Bei Kindern, die operiert werden müssen, gilt es eine Traumatisierung durch Angst in unbekannter Umgebung, ungewohnte Trennung von Bezugspersonen oder durch Schmerzen zu vermeiden.

Eine besondere Bedeutung kommt dabei neben dem ausführlichen Gespräch mit Ihnen und Ihrem Kind der medikamentösen Beruhigung des Kindes zu, die bereits vorher in Ihrer Anwesenheit im Wartebereich oder im Aufwachraum geschieht. Sie kann abhängig vom Alter des Kindes und des bevorstehenden Eingriffs entweder als Saft eingenommen, als Zäpfchenlösung rektal oder in seltenen Ausnahmen als Spritze in Gesäß oder Oberschenkel verabreicht werden und führt dazu, dass viele Kinder bereits schlafend oder zumindest abgeschirmt und angstfrei in den Operationsbereich gebracht werden können. Ihre Einflussnahme und Beruhigung ist dabei unverzichtbar, sollte jedoch das Kind nicht davon abhalten zu schlafen.

Die Narkose wird bei kleinen Kindern über eine Gesichtsmaske eingeleitet, wobei das Einatmen eines Gemisches aus Sauerstoff und Narkosegasen bald zum tiefen Einschlafen des Kindes führt. Dies erfolgt in der Regel in unserem Operationsraum. Auf Wunsch können Sie Ihr Kind bis zum Einschlafen begleiten.

Erst dann wird an Hand oder Fuß ggf. auch einmal am Hals oder Kopf ein Venentropf gelegt. Durch Einspritzen von Medikamenten wird die Narkose weiter vertieft, bevor ein Beatmungsschlauch in die Luftröhre eingeführt wird.

Ältere Kinder dulden nach erklärenden Worten auch das Anlegen einer Infusion im wachen Zustand nach vorheriger Betäubung der Einstichstelle mittels eines bereits vorher aufgeklebten örtlich betäubenden Pflasters. Die Narkoseeinleitung geschieht dann prinzipiell wie beim Erwachsenen.

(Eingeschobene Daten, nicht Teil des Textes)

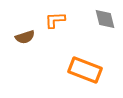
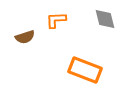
orange L-shape: moved 1 px right
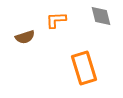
gray diamond: moved 4 px left, 3 px up
orange rectangle: moved 1 px left, 2 px up; rotated 52 degrees clockwise
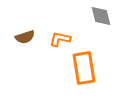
orange L-shape: moved 4 px right, 19 px down; rotated 15 degrees clockwise
orange rectangle: rotated 8 degrees clockwise
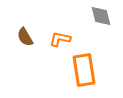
brown semicircle: rotated 78 degrees clockwise
orange rectangle: moved 2 px down
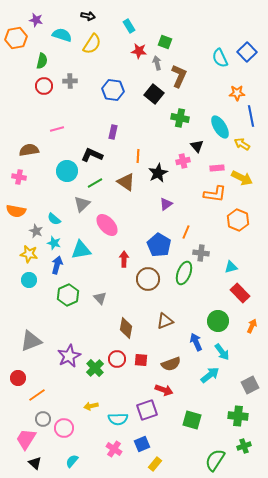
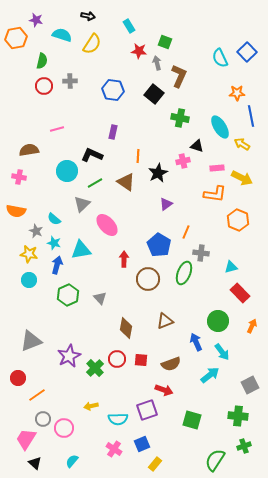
black triangle at (197, 146): rotated 32 degrees counterclockwise
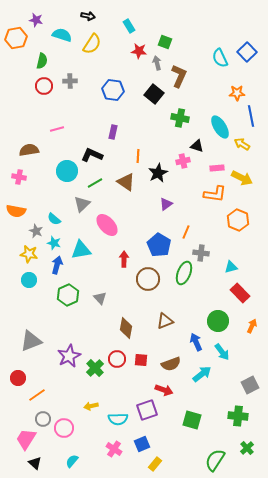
cyan arrow at (210, 375): moved 8 px left, 1 px up
green cross at (244, 446): moved 3 px right, 2 px down; rotated 24 degrees counterclockwise
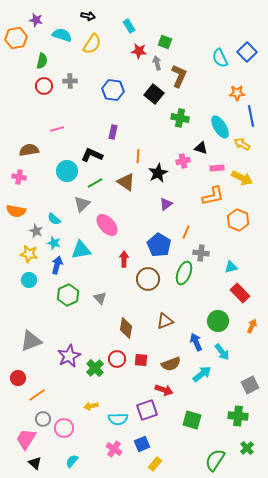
black triangle at (197, 146): moved 4 px right, 2 px down
orange L-shape at (215, 194): moved 2 px left, 2 px down; rotated 20 degrees counterclockwise
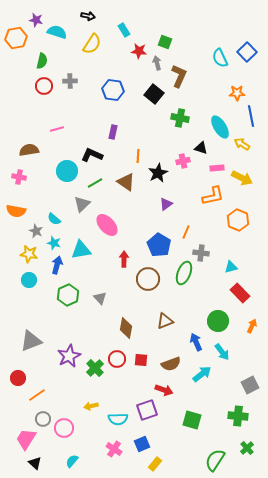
cyan rectangle at (129, 26): moved 5 px left, 4 px down
cyan semicircle at (62, 35): moved 5 px left, 3 px up
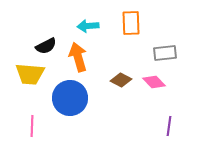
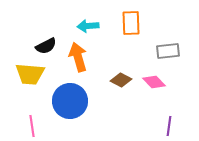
gray rectangle: moved 3 px right, 2 px up
blue circle: moved 3 px down
pink line: rotated 10 degrees counterclockwise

Meist wacht Ihr Kind nur langsam aus der Narkose auf. Dies ist durchaus erwünscht, um frühzeitige Schmerzen und ggf. Unruhezustände zu vermeiden. Schon während der Operation bekommt Ihr Kind meist ein schmerzbekämpfendes Mittel, das in der ersten Zeit nach dem Eingriff wirkt. In aller Regel schlafen die Kinder ruhig aus, jedoch sind Unruhezustände ebenso normal und kein Grund zur Beunruhigung. Im Aufwachraum wird Ihr Kind von einem Narkosearzt und der dort zuständigen Fachschwester bzw. dem Fachpfleger für Anästhesiologie und Intensivmedizin betreut. Auch dort wird die Herz-Kreislauf-Überwachung fortgesetzt. In den allermeisten Fällen werden wir Sie jetzt zu Ihrem Kind in den Aufwachraum rufen. In der Regel ist es sinnvoll, wenn Sie Ihr Kind im Aufwachraum mitbetreuen, da hierdurch die größtmögliche soziale Sicherheit und Vertrauen für Ihr Kind entsteht.

Nach einer bestimmten Zeit, die von der Operation und dem Befinden Ihres Kindes abhängt, wird es entweder auf die Station zurückverlegt bzw. bei ambulanten Operationen nach ca. 2 - 4 Stunden nach Hause entlassen. Vor der Entlassung wird der Operateur das Kind nochmals untersuchen und Ihnen genaue Anweisungen für die nächsten 24 Stunden geben, die wir Sie bitten, zu befolgen.

Liebe Eltern, wir hoffen, dass wir mit unseren Erläuterungen Ihnen einen Teil Ihrer Sorgen und Ängste haben nehmen können. Bitte besprechen Sie den Ablauf des Operationstages ruhig mit Ihrem Kind; diese Seiten sollen Ihnen und Ihrem Kind eine Hilfe dabei sein. Wir möchten, dass Sie wissen, wie sicher Ihr Kind bei uns ist.